→ **Problem description**: In the entries below, find the lines that contain the word "pixels" and copy them.

→ **Given information**:
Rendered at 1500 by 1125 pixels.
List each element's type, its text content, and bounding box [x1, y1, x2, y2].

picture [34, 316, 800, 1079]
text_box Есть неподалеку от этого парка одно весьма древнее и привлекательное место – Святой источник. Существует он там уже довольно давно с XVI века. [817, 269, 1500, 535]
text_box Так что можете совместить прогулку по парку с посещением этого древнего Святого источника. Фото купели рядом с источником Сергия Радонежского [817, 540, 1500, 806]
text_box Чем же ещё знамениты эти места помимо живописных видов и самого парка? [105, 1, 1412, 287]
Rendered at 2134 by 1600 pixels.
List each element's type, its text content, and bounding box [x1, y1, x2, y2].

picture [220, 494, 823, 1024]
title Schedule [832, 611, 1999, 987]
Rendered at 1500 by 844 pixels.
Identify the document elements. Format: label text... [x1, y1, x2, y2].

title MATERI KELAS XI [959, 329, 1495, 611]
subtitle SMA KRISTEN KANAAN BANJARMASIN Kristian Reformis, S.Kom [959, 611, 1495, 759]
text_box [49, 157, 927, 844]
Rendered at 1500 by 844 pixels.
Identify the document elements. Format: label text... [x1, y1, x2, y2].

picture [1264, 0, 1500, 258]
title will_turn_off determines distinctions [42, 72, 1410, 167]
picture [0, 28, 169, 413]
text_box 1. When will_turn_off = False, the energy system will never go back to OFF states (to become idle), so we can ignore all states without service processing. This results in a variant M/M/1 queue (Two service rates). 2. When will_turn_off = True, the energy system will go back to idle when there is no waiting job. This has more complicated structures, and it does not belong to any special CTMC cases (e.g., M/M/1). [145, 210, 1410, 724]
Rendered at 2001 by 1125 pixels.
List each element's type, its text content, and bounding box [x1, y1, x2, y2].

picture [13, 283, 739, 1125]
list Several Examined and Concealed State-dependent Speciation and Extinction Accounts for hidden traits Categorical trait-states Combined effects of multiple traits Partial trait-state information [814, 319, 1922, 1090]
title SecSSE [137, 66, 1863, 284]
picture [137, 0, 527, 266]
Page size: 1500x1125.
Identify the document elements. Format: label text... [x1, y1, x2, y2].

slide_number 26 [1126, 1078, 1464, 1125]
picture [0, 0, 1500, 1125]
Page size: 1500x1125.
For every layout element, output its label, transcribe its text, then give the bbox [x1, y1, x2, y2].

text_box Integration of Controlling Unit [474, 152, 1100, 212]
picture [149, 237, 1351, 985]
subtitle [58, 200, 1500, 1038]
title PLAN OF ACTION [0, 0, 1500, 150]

→ **Answer to this task**:
Rendered at 1500 by 1125 pixels.
Rendered at 2134 by 1600 pixels.
Rendered at 1500 by 844 pixels.
Rendered at 1500 by 844 pixels.
Rendered at 2001 by 1125 pixels.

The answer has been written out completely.